When I opened my eyes again, I started screaming.

41

I WAS IN
a small, cream-painted room, with flower-prints on the walls and a door opening on to a private bathroom. I was back on Tronal, chained to a narrow hospital bed. My screams echoed through the building.

The door to the corridor slammed open and a nurse ran in, followed by an orderly and then a young doctor. They clustered round my bed, making soothing noises, trying to settle me back down again. I’d been sitting up. I looked down at my wrists. No shackles encircled them. I tried to move my legs. One of them moved easily, the other was too stiffly wrapped in bandages. No sign of chains. There was another bed in the room, but I couldn’t see who was in it; the nurse was standing in the way.

The doctor was holding my arm, a syringe in his hand. I tugged free and hit him. He swore and dropped the syringe.

‘No drugs. Don’t you dare drug me!’ I yelled.

‘Sounds like she means it,’ said a voice I knew. We all turned.

Kenn Gifford stood in the doorway. The others stepped back, away from the bed, unsure what to do next.

‘Where am I?’ I said.

‘The Balfour,’ replied Kenn. ‘On Orkney. DCI Rowley and I thought you might all prefer to be off Shetland for a while.’

‘Duncan,’ I gasped, ready to start screaming again.

Kenn gestured across the room, a small smile on his face. The nurse had moved and I could see the man in the bed next to my own. Ignoring the pain, I pushed my legs over the side of the bed until I was standing.

Kenn put an arm round my waist and half steered, half carried me to Duncan’s bed. My husband’s eyes were open but dull. I didn’t think he could see me too well. I reached out to stroke the side of his face. His entire head was bandaged. I didn’t take my eyes off him as Kenn and the nurse settled me back down on my own bed.

‘He took a nasty blow to the head,’ said Kenn. ‘We did a CT scan when you all came in this morning. The middle meningeal artery had been ruptured, causing an epidural haematoma.’

I watched as Duncan’s eyes slowly closed. He’d suffered a fairly common form of head injury. The middle meningeal artery runs just above the temple on either side of the head; the skull is thin at this
point, making the artery vulnerable to injury. An epidural haematoma, or build-up of blood between the skull and the brain, can compress the delicate brain tissue and, if not treated, lead to brain damage, even death.

‘Will he be OK?’ I asked.

‘We think so. The blood had time to clot so he needed a craniotomy, but it was all fairly straightforward. They’ll keep him sedated for another twelve hours or so.’

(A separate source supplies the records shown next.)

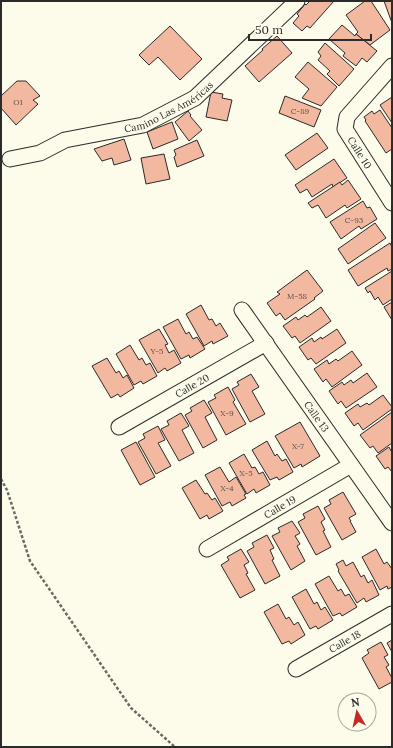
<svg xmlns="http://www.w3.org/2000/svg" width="393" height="748" font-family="Lora,serif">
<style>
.building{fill:#f2b8a0;stroke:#2b2b2b}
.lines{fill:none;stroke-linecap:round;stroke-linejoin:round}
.street-casing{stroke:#2b2b2b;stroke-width:17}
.path{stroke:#6a6964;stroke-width:2.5;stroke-dasharray:3 2;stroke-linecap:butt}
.street{stroke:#fdfbea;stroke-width:15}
.labels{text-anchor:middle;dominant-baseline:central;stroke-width:3;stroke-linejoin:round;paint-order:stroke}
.number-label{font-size:8px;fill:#5d4e48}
.street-label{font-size:10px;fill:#2b2b2b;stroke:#fdfbea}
</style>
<rect width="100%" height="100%" fill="#fdfbea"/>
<g class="building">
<polygon points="310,1 334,1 310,28 307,26 302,31 293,23 299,16 297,14 305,4 306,5"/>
<polygon points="365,1 371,1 390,30 370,45 356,34 358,32 346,15"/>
<polygon points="384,1 392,1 392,23"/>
<polygon points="342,25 355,36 356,34 377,51 367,62 362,58 356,66 343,56 345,53 329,39"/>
<polygon points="170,26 202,59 180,80 158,57 149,65 139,55"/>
<polygon points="277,36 292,53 259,82 245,66 263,50 262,49"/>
<polygon points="325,43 354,69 339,86 327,74 330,71 318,60 321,56 318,52"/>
<polygon points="308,62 337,87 321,106 302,98 309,89 295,77"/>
<polygon points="17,81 26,81 40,96 33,100 38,104 16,125 1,108 1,96"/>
<polygon points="211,92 223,94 222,98 232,100 227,121 206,117"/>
<polygon points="285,96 321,110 314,127 279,113"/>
<polygon points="392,97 392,123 380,105"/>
<polygon points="380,110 392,128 392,149 386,153 365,121 366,120 364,117 372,111 374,114"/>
<polygon points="188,111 191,115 190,116 202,130 189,141 175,122"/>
<polygon points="172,122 178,139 153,149 147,132"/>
<polygon points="317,133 328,148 296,170 285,155"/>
<polygon points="124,139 131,160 114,165 112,158 102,161 94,149"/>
<polygon points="197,140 204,156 177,167 174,157 176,155 174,150"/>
<polygon points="164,154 170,179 146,184 141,158"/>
<polygon points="334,159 347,178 333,187 332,184 312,197 307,189 300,193 295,185"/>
<polygon points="348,180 361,199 347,208 345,205 326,218 318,205 312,208 308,203 340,182 342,185"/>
<polygon points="363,201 367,208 370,207 377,219 361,229 359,226 341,239 330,222"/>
<polygon points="375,223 386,238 348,264 338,249"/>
<polygon points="390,243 392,247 392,269 388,271 387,268 358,286 348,270"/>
<polygon points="307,270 323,291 314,298 315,299 285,320 280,313 276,316 267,303 280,294 277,292"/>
<polygon points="392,271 392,299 383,305 378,297 375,300 370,291 368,293 365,288"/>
<polygon points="392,302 392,320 384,307"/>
<polygon points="201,305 209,320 212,319 216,326 220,323 228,336 213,344 212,341 204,346 186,314"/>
<polygon points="321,307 331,321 300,343 295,336 292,338 283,326 296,317 298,320 305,315 307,317"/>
<polygon points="178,319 186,334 189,332 193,339 197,337 205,349 190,358 189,355 181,359 163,327"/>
<polygon points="159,329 168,344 165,345 169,353 174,350 181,363 167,371 165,368 158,373 139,340"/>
<polygon points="337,329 346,343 316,364 311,358 308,360 299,347 312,338 314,342 321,337 322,339"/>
<polygon points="130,345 139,360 142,358 146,365 150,363 157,376 143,384 141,381 134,385 116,354"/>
<polygon points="352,351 362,365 332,387 326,379 323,382 314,369 327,360 329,364 336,359 338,361"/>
<polygon points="107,358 116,373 119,371 123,378 127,375 134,388 120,397 118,394 111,398 92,366"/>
<polygon points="367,373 377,387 346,408 341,401 338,404 329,391 342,382 344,385 351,380 353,383"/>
<polygon points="251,374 259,387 252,391 265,414 250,422 232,389 239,385 237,382"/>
<polygon points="228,387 235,400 233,402 246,424 226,435 208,402 216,398 214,395"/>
<polygon points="383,395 392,407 392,409 363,430 358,423 354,426 345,413 358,404 360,407 367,403 369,405"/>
<polygon points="204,400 212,413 205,417 217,440 203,448 185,415 192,411 190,408"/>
<polygon points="392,412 392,443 378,453 373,446 370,448 360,435"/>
<polygon points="181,413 189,426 182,430 194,453 179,461 161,429 169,425 167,421"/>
<polygon points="300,422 320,456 302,467 301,464 294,468 275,436"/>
<polygon points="158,426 165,440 158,443 171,466 156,474 138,442 145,438 143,434"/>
<polygon points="267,441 275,456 277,454 282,461 286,459 293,472 279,480 277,477 270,480 252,450"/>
<polygon points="136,442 155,477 140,485 121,450"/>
<polygon points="389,447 391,451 392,450 392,472 388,467 385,469 376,456"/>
<polygon points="244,454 252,468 255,467 259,474 263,472 270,485 256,493 254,489 247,494 229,463"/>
<polygon points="220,467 229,482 236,477 246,494 244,495 246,498 232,506 230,502 222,506 205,475"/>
<polygon points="196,480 205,494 207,493 212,500 215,498 223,511 209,519 207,515 200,519 182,488"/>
<polygon points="343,492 356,514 349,518 351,521 350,521 356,532 342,540 324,508 331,504 329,500"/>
<polygon points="318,506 325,519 321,522 325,530 323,531 331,547 316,555 298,522 305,518 303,514"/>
<polygon points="292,521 300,533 295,536 300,544 297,546 305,561 291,570 272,536 280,532 278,528"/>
<polygon points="267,535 274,548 270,550 274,559 272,560 280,576 265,584 247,551 254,547 252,543"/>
<polygon points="241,549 249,562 244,565 248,573 246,574 255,590 240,598 221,565 229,560 227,557"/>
<polygon points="376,549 384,564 387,562 392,569 392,587 388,589 387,586 380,590 362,557"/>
<polygon points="343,560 346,566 353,562 361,577 364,575 368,583 372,580 379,595 366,602 364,598 357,603 338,571 339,570 336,564"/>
<polygon points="329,576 338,591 341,589 345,596 349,594 357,607 342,616 340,613 333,616 315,584"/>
<polygon points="306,589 314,604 317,602 321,610 325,607 333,620 318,629 316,626 310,629 292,597"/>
<polygon points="278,604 286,619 289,617 294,625 298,622 305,635 291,644 289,641 282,644 264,612"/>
<polygon points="392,640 392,652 387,643"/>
<polygon points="381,642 388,655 384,657 389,665 386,667 392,678 392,682 379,689 362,658 369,653 367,650"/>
</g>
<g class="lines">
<g class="street-casing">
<g id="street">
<path id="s1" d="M392 66 347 117 345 129 392 203"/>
<path id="s2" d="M10 159 40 153 65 140 143 125 195 98 297 1"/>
<path id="s3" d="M242 310 392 523"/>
<path id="s4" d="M119 427 266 343"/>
<path id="s5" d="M207 549 351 465"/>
<path id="s6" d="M296 669 392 614"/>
</g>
</g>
<polyline class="path" points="1,479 7,490 30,561 131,708 175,747"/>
<use href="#street" class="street"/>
</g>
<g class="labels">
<g class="number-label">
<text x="18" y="102">O1</text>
<text x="300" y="111">C-89</text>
<text x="354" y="220">C-93</text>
<text x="297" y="296">M-58</text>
<text x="157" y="351">Y-5</text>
<text x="227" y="413">X-9</text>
<text x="298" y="446">X-7</text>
<text x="246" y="473">X-5</text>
<text x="227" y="488">X-4</text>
</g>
<g class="street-label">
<text stroke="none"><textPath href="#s2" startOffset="169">Camino Las Américas</textPath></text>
<text stroke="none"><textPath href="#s1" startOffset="108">Calle 10</textPath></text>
<text stroke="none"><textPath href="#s4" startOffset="84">Calle 20</textPath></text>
<text stroke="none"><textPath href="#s3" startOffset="130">Calle 13</textPath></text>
<text stroke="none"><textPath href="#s5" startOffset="84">Calle 19</textPath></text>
<text stroke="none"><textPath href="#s6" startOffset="56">Calle 18</textPath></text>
</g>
</g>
<rect width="393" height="748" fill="none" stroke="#2b2b2b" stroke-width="4"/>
<g transform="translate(357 712) rotate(351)"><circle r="19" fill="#fdfbea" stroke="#a9a89e"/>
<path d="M0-3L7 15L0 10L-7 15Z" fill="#c62828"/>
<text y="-6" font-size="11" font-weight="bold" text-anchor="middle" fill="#2b2b2b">N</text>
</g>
<path d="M249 34v6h122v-6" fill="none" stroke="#2b2b2b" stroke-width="2"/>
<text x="255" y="34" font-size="12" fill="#2b2b2b" stroke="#fdfbea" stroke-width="3" paint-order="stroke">50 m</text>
</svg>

The younger doctor had picked up the syringe and was hovering.

‘Don’t even think about it,’ I spat at him.

He and Kenn exchanged a look. Then he left the room. The nurse and the orderly followed and the door closed behind them.

Kenn sat down on the bed.

‘Dana and the others? They’re here?’

He nodded. ‘Dana discharged herself a couple of hours ago. Alison and Collette are still here. Both doing fine.’

For a second I wasn’t with him. Then I had it. Freya and Odel: of course, those hadn’t been their real names.

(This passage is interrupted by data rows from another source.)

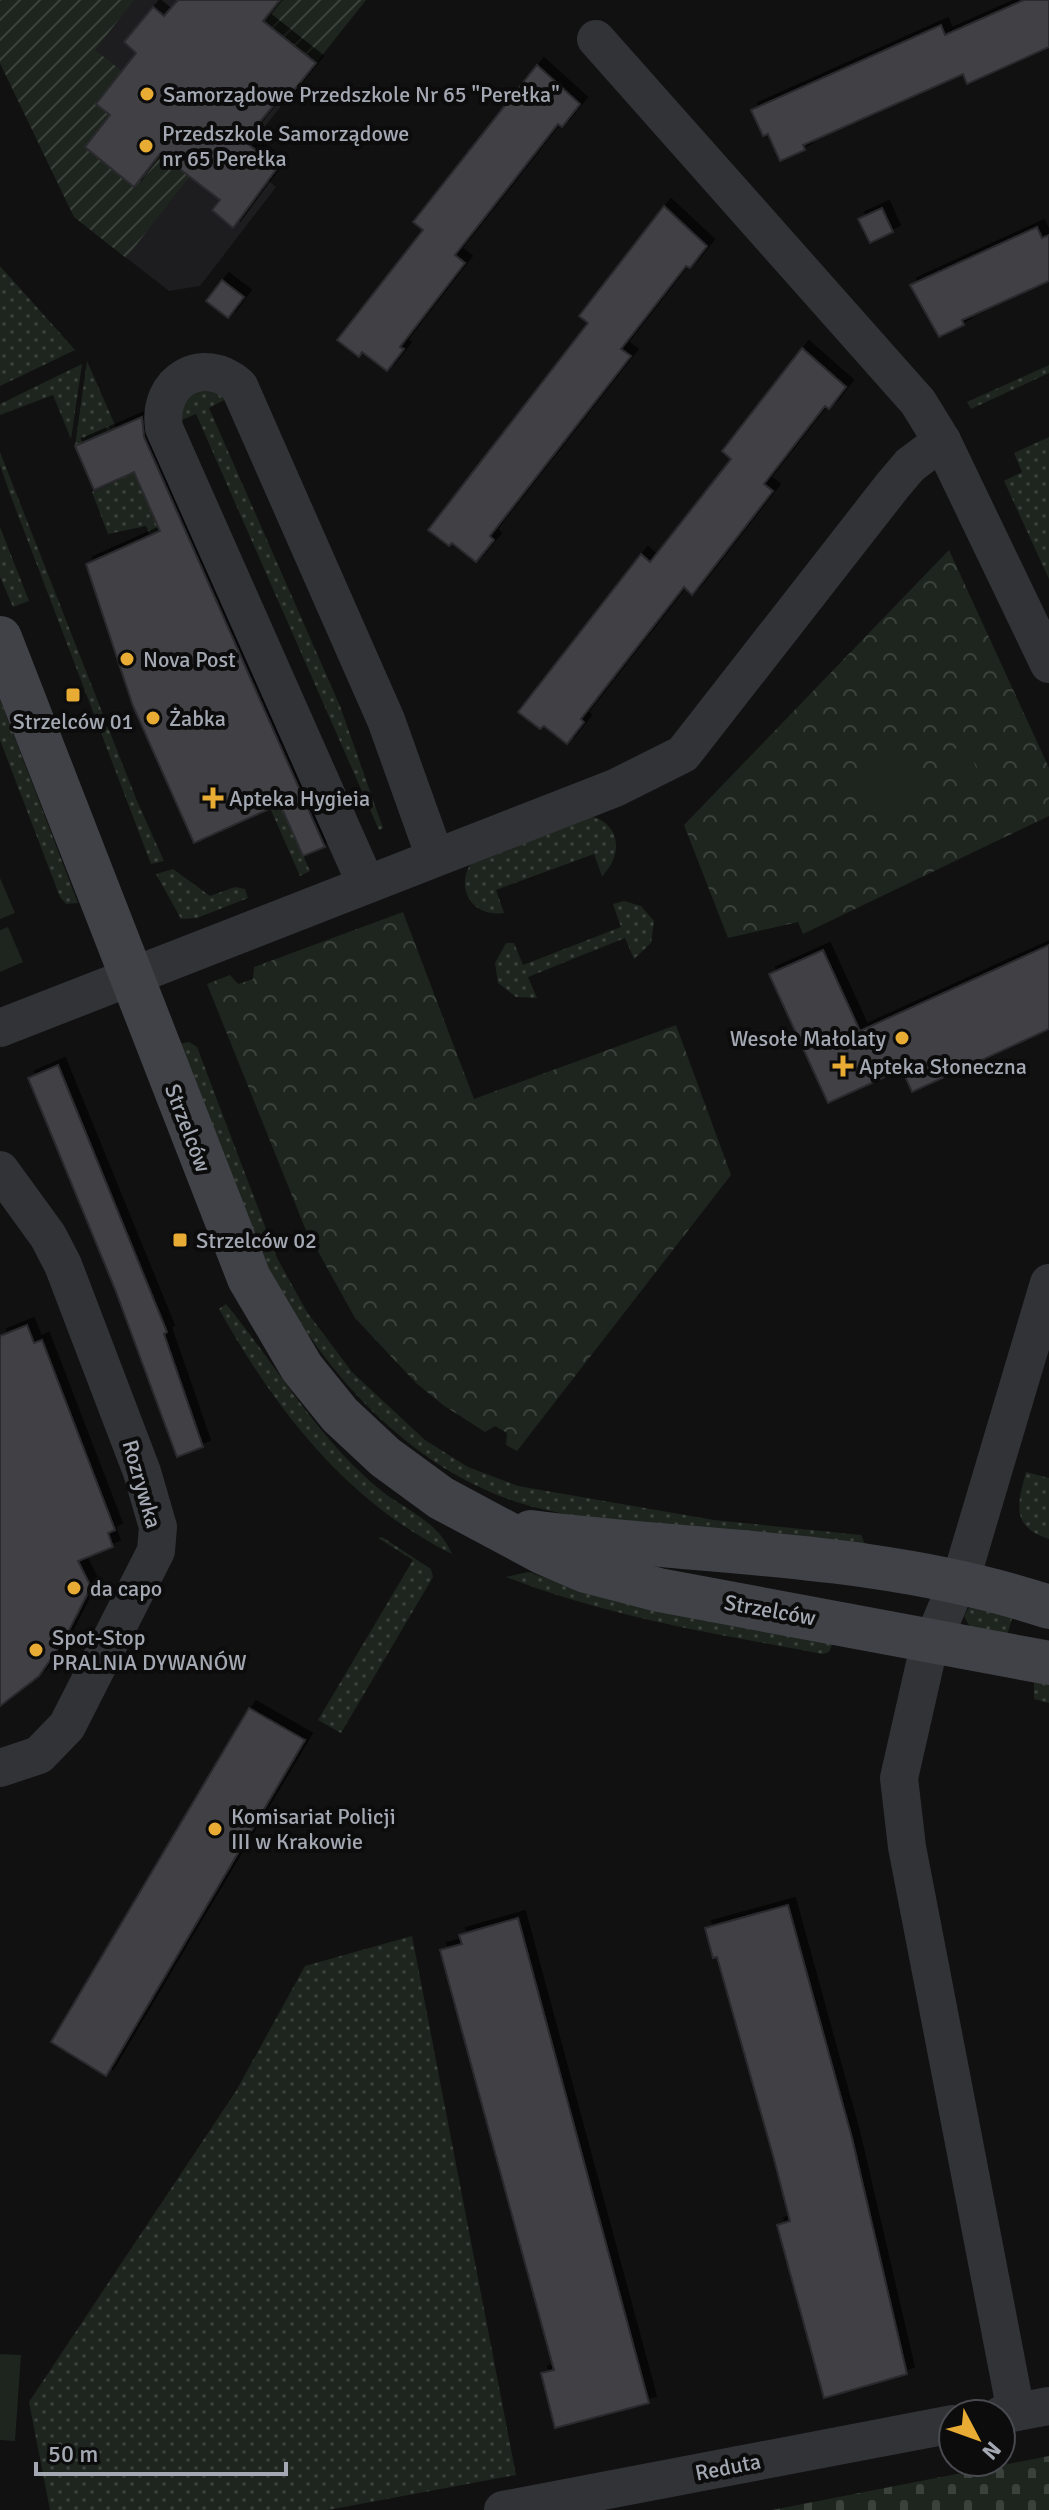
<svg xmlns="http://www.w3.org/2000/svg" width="1049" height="2510" font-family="Signika,sans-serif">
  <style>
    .built { fill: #1d1d1f }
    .grass { fill: url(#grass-dots) }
    .forest { fill: url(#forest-crowns) }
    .cemetery { fill: url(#cemetery-stones) }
    .garden { fill: url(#garden-furrows) }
    .pitch { fill: #1d251e }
    .building { fill: #404145; stroke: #2b2b2e; stroke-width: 2; filter: url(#shadow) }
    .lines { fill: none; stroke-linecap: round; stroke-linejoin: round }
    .street { stroke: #323337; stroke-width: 38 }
    .secondary { stroke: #404247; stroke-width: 44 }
    .poi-dot { fill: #e8ab33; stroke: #0c0c0d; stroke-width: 3 }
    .labels { text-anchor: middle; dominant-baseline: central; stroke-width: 8; stroke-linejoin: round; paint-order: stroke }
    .poi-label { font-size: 22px; fill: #a3a8b2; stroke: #0c0c0d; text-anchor: start }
    .street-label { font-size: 22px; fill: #a3a8b2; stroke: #0c0c0d }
  </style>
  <defs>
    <pattern id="grass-dots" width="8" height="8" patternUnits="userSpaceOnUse" patternTransform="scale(2)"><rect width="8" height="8" fill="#1d251e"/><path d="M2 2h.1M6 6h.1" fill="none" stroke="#3b423c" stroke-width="1.8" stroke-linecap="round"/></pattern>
    <pattern id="forest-crowns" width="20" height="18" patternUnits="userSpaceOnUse" patternTransform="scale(2)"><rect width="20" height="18" fill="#1d251e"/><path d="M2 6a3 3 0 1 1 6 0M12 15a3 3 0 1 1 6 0" fill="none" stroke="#3b423c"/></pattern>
    <pattern id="cemetery-stones" width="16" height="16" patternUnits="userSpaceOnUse" patternTransform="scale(2)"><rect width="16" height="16" fill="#1d251e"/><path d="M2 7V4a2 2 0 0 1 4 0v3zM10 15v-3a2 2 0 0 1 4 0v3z" fill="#3b423c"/></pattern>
    <pattern id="garden-furrows" width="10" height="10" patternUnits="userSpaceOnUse" patternTransform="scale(2)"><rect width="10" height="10" fill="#1d251e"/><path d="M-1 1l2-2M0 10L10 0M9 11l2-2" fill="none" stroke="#3b423c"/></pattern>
    <filter id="shadow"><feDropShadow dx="7" dy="-7" stdDeviation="0" flood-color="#0009"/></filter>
  </defs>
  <rect width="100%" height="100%" fill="#111112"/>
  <polygon class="built" points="0,0 366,0 250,145 278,167 268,180 276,187 200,286 169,291 74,217 0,63"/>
  <g class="grass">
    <polygon points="0,266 75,350 0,386"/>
    <polygon points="87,361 310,871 300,876 146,526 108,534 92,492 121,479 102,434 75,446"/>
    <polygon points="82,364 71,439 53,395 0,415 0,404"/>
    <polygon points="1049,365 1049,373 971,409 967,402"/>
    <polygon points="204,387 230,397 209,408 340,706 383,828 379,830 196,414 175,423 177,405"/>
    <polygon points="1049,437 1049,579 1004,481 1022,472 1014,453"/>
    <polygon points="0,452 137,801 164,861 151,864 10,494 0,465"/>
    <polygon points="0,527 29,601 13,607 0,577"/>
    <polygon points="0,699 78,903 66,904 60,897 0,740"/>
    <path d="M584 815C619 819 626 852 602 876L594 854 496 890 504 913C472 918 454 888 472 862Z"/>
    <polygon points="173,869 210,896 235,887 245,889 248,898 197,918 181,919 156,874"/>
    <polygon points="624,901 641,906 654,921 651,943 634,959 625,938 528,977 537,998 516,997 498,983 495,963 506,943 514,943 523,965 621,927 613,904"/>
    <path d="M189 1042 197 1047 277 1258 307 1312 352 1372 425 1440 468 1467 518 1486 714 1520 861 1535 866 1546C759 1536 647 1534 542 1509 418 1480 321 1373 266 1263 254 1240 246 1214 237 1190 217 1141 198 1093 179 1044Z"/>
    <path d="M226 1304C278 1367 318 1440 383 1492 407 1511 438 1521 452 1554 347 1502 275 1409 219 1309Z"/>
    <path d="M1026 1472 1049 1478V1539C1011 1527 1017 1505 1026 1472Z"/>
    <polygon points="382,1537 431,1569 433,1577 341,1733 318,1720 413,1560 378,1538"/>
    <path d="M528 1572 618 1602 833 1643 829 1652 823 1654C711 1633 613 1618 506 1577Z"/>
    <polygon points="970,1606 1013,1615 1007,1636 971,1629 964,1616"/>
    <polygon points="1034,1682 1049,1685 1049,1703 1034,1699"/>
    <polygon points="412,1936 516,2475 328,2510 50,2510 29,2402 236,2091 305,1966"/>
  </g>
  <g class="forest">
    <polygon points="949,550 1049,768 1049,816 803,934 798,922 728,938 684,825"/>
    <polygon points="403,912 474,1099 676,1025 731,1175 517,1451 506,1445 507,1433 495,1426 485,1432 443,1405 416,1383 355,1318 305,1228 207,984 230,975 238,984 253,979 254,967"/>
  </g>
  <polygon class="cemetery" points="1049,2456 1049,2510 772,2510"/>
  <g class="garden">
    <polygon points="0,0 134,0 95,50 122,71 110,115 85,147 134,187 164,149 190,176 126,258 74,217 0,63"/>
    <polygon points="280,0 366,0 316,63 276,31 259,26"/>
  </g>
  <g class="pitch">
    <polygon points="965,744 983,782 962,791 945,754"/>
    <circle cx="889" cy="787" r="30"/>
    <polygon points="0,878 15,913 0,919"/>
    <polygon points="8,927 23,962 0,972 0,930"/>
    <polygon points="0,2354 21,2355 15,2441 0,2440"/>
  </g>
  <g class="building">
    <polygon points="178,0 280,0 263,21 316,63 287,99 282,95 244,141 278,167 233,228 212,210 220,200 160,154 134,187 85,147 110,115 96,104 136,53 124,42 153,7 164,16"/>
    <polygon points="1024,0 1049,0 1049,47 967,84 963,74 803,145 805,150 780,161 768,134 763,136 751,110 941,25 945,35"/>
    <polygon points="537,65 580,104 562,127 558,124 455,255 465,263 400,347 404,349 387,371 362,352 359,357 337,340 423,230 413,222"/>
    <polygon points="664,206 707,246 690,268 686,266 621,349 631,356 490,536 494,540 476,562 452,543 449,546 428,530 588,323 579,316"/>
    <polygon points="882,208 893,232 870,243 858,219"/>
    <polygon points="1037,227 1042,238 1049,235 1049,281 962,320 964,325 939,337 910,285"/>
    <polygon points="222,280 244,297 228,318 206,301"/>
    <polygon points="802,348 846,387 829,409 825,406 764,484 773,491 692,595 684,587 581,719 584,722 567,744 544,726 540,729 518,712 641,554 650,562 731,459 722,451"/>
    <polygon points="142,417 144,437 325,847 303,856 280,804 194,843 133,706 86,564 160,531 134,472 94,490 75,446"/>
    <polygon points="1049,945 1049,1029 912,1092 902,1069 828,1103 769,974 823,950 860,1031"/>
    <polygon points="58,1065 167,1332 164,1334 203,1447 177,1457 115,1289 28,1078"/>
    <polygon points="27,1325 34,1343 42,1340 115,1530 108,1533 113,1547 78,1561 91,1587 66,1636 69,1644 59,1647 39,1676 0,1706 0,1336"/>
    <polygon points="249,1708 305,1740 106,2076 51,2042"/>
    <polygon points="788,1905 852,2138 907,2374 824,2398 777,2225 790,2221 774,2159 717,1957 713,1958 705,1928"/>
    <polygon points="518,1918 649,2403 555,2428 541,2373 554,2370 440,1950 462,1944 459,1935"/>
  </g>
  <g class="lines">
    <g class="street">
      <polyline points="596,39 918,402 942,441 1049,664"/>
      <path d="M366 884 164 428C157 381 202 354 239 386L386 720 435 857"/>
      <polyline points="0,1028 615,788 683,754 893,485 910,465 942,441"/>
      <polyline points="0,1170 48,1236 63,1265 142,1472 158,1527 156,1551 67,1726 39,1755 0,1768"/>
      <polyline points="1016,2412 907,1847 899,1778 927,1655 966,1562 1049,1283"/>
      <polyline points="1001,2415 1049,2406"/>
      <polyline points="503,2510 953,2424"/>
    </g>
    <g class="secondary">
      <polyline points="0,638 249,1278 302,1368 340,1415 385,1457 441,1498 544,1553 586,1571 659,1590 1049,1663"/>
      <path d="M531 1532C704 1554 882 1551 1049 1607"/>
    </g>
  </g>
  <g class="poi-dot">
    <circle cx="147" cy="94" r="8"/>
    <circle cx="146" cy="146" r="8"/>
    <circle cx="127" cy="659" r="8"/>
    <rect x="65" y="687" width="16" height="16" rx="4"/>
    <circle cx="153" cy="718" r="8"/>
    <path d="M209 786h8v8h8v8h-8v8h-8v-8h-8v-8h8z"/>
    <circle cx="902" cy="1038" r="8"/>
    <path d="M839 1054h8v8h8v8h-8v8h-8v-8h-8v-8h8z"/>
    <rect x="172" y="1232" width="16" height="16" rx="4"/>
    <circle cx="74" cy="1588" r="8"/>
    <circle cx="36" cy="1650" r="8"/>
    <circle cx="215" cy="1829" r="8"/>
  </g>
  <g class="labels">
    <g class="poi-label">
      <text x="163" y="94">Samorządowe Przedszkole Nr 65 "Perełka"</text>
      <text x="162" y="133">Przedszkole Samorządowe<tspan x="162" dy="25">nr 65 Perełka</tspan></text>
      <text x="143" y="659">Nova Post</text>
      <text x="169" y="718">Żabka</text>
      <text x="73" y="721" text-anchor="middle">Strzelców 01</text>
      <text x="229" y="798">Apteka Hygieia</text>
      <text x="886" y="1038" text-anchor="end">Wesołe Małolaty</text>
      <text x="859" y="1066">Apteka Słoneczna</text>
      <text x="196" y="1240">Strzelców 02</text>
      <text x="90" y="1588">da capo</text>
      <text x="52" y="1637">Spot-Stop<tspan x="52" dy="25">PRALNIA DYWANÓW</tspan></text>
      <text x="231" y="1816">Komisariat Policji<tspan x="231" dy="25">III w Krakowie</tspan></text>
    </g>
    <g class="street-label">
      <text transform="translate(188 1128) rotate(69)">Strzelców</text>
      <text transform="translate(142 1484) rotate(74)">Rozrywka</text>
      <text transform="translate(770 1610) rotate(10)">Strzelców</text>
      <text transform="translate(728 2467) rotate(-11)">Reduta</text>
    </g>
  </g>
  <g transform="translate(977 2438) rotate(131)"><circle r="38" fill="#0c0c0d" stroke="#484a4f" stroke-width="2"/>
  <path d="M0-6L14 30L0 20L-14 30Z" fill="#e8ab33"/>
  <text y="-12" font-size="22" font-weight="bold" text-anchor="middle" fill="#a3a8b2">N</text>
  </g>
  <path d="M36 2462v12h250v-12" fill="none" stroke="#a3a8b2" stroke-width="4"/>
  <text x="48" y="2462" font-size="24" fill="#a3a8b2" stroke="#0c0c0d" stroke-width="6" paint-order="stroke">50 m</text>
</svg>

‘Alison and Collette,’ I repeated. ‘Tell me about them.’

‘You need to rest.’

‘No, tell me who they are,’ I said, trying to push myself up and not managing it. Duncan’s eyes were still closed but the steady rise and fall of his chest was reassuring.

Kenn got up and propped up the bed.

‘Collette McNeil is thirty-three,’ he said, sitting down again. ‘She’s married with two young children and lives just outside Sumburgh. Every morning she takes the kids to school and then walks the family dog along the cliff top, over on the west coast. A month ago she was doing exactly that when she was approached by some men. Next thing she can remember is waking up on Tronal. The dog found its way home and raised the alarm. Everyone assumed she fell over the cliff.’